§ Short problem: Copy every line of all the records below word for word, leaving out the pictures.

Dataset entries:
+--

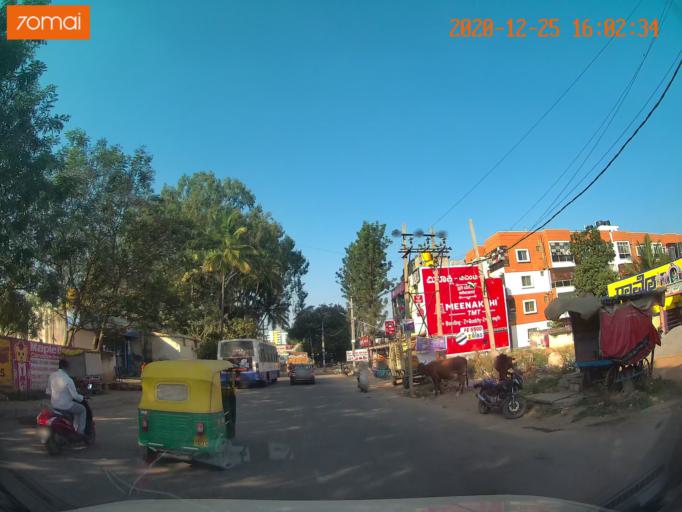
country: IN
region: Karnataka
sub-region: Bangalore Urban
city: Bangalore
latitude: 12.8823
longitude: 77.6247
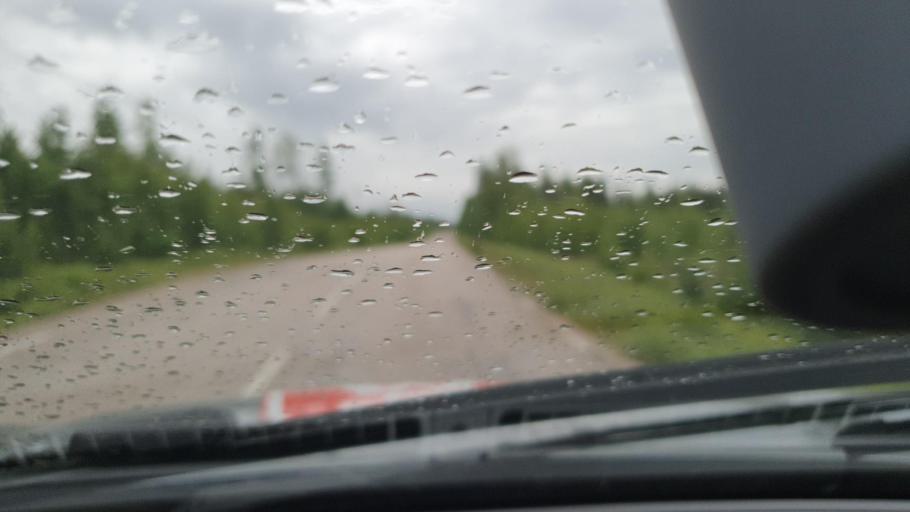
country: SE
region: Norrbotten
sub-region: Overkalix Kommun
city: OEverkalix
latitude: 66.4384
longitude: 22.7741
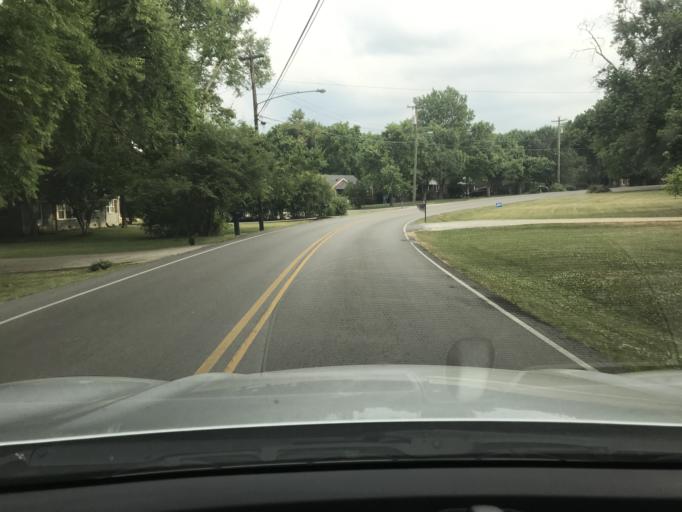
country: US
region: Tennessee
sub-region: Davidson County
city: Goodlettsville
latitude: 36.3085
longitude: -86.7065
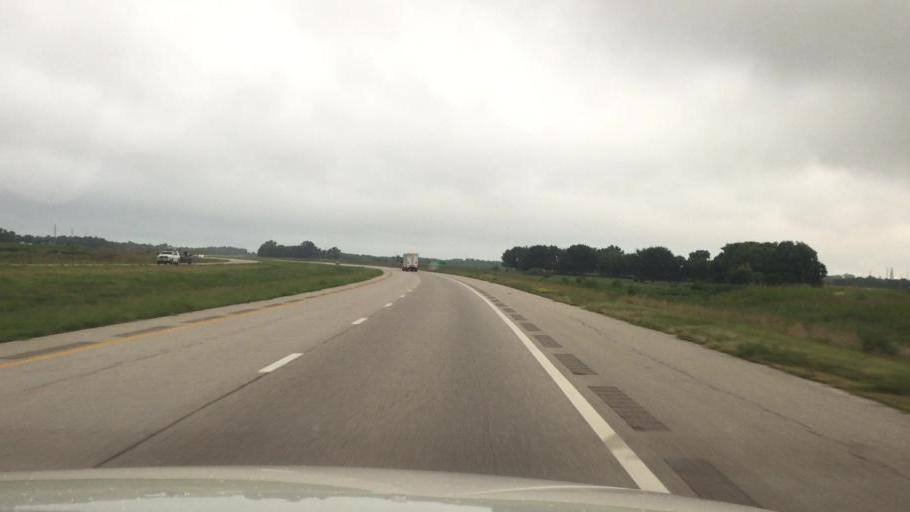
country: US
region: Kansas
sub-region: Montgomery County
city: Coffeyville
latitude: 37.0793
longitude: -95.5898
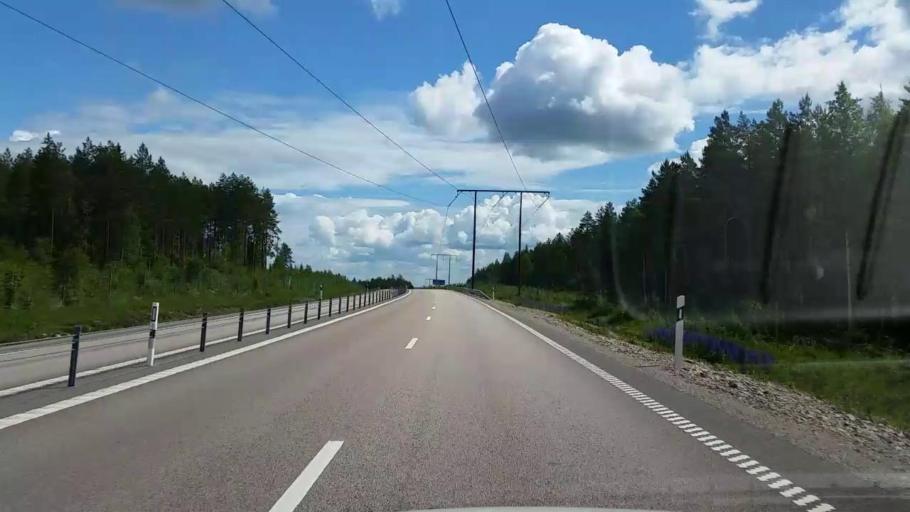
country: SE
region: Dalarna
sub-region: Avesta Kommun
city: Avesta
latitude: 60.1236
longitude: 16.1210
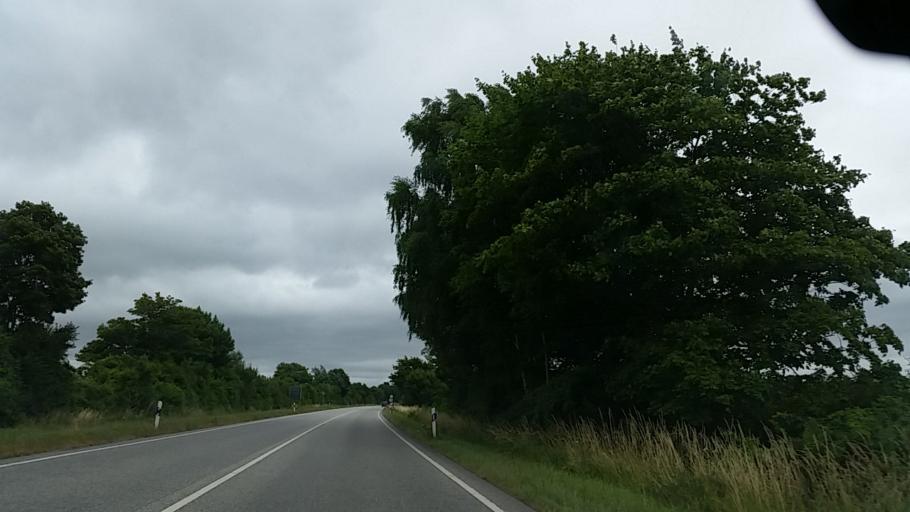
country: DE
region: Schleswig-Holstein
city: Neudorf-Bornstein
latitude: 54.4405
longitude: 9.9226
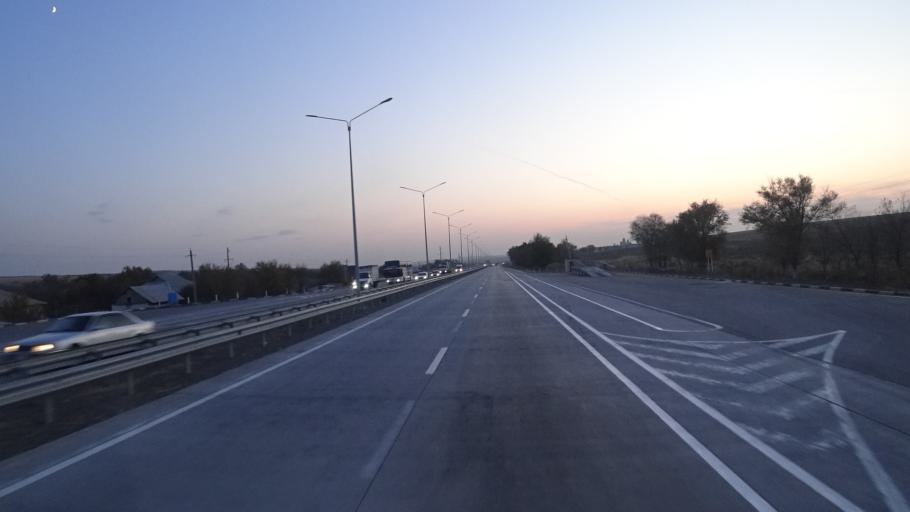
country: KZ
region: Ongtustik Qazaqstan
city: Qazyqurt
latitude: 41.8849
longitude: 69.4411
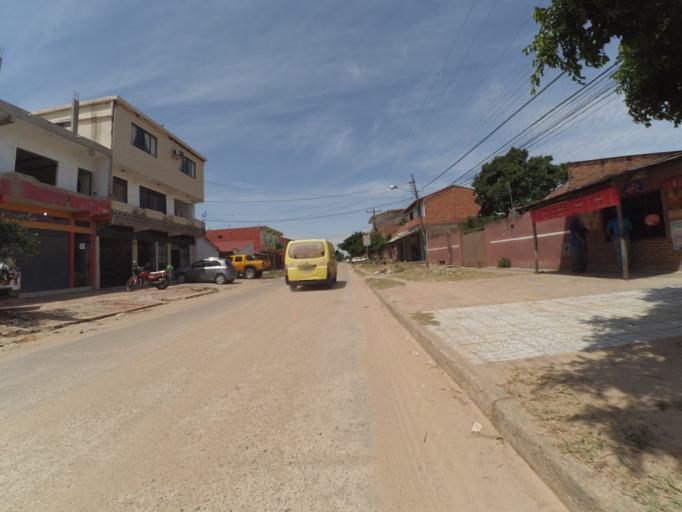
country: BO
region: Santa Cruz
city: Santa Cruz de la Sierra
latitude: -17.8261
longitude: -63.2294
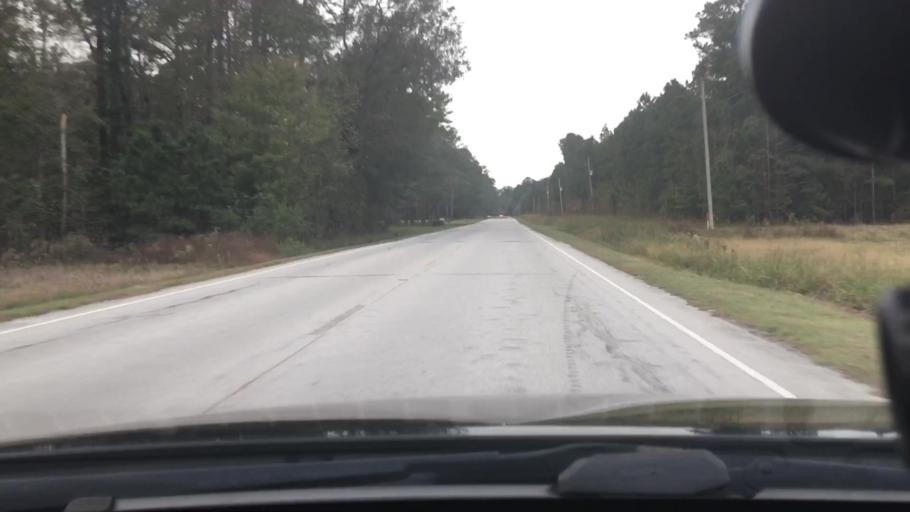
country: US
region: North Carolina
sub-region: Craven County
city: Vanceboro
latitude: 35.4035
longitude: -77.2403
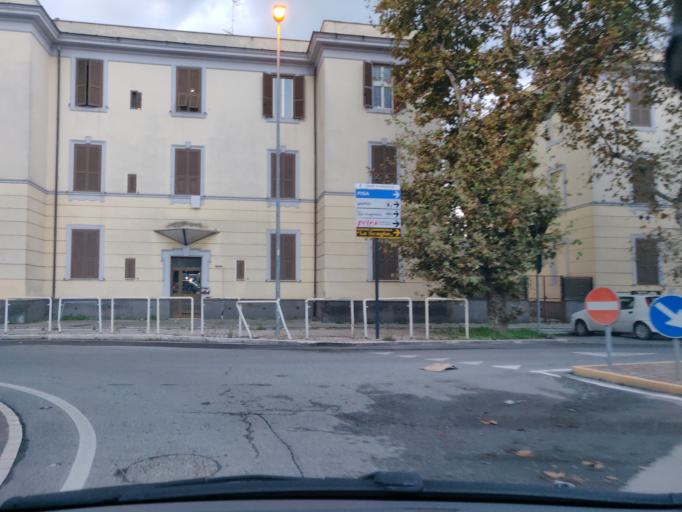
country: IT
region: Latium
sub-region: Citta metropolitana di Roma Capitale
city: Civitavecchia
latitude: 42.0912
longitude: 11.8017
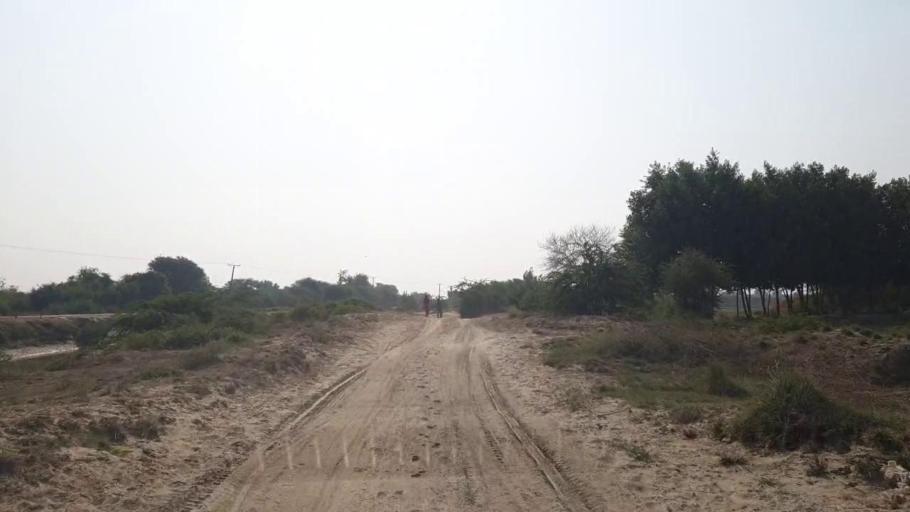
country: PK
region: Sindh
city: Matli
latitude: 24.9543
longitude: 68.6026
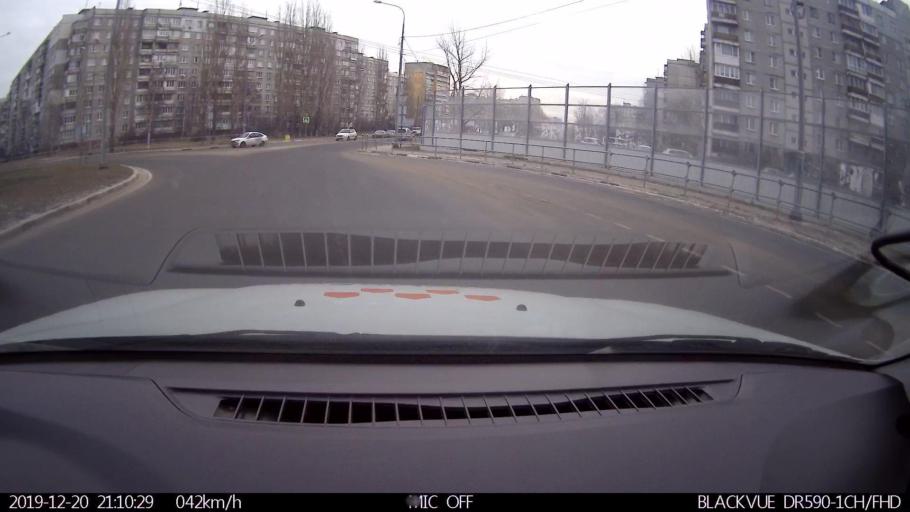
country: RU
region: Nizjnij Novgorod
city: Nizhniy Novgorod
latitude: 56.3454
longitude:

+--

§ Exercise response:
country: IN
region: Karnataka
sub-region: Bangalore Urban
city: Bangalore
latitude: 12.8823
longitude: 77.6247
country: SE
region: Norrbotten
sub-region: Overkalix Kommun
city: OEverkalix
latitude: 66.4384
longitude: 22.7741
country: US
region: Tennessee
sub-region: Davidson County
city: Goodlettsville
latitude: 36.3085
longitude: -86.7065
country: US
region: Kansas
sub-region: Montgomery County
city: Coffeyville
latitude: 37.0793
longitude: -95.5898
country: SE
region: Dalarna
sub-region: Avesta Kommun
city: Avesta
latitude: 60.1236
longitude: 16.1210
country: DE
region: Schleswig-Holstein
city: Neudorf-Bornstein
latitude: 54.4405
longitude: 9.9226
country: KZ
region: Ongtustik Qazaqstan
city: Qazyqurt
latitude: 41.8849
longitude: 69.4411
country: BO
region: Santa Cruz
city: Santa Cruz de la Sierra
latitude: -17.8261
longitude: -63.2294
country: US
region: North Carolina
sub-region: Craven County
city: Vanceboro
latitude: 35.4035
longitude: -77.2403
country: IT
region: Latium
sub-region: Citta metropolitana di Roma Capitale
city: Civitavecchia
latitude: 42.0912
longitude: 11.8017
country: PK
region: Sindh
city: Matli
latitude: 24.9543
longitude: 68.6026
country: RU
region: Nizjnij Novgorod
city: Nizhniy Novgorod
latitude: 56.3454
longitude:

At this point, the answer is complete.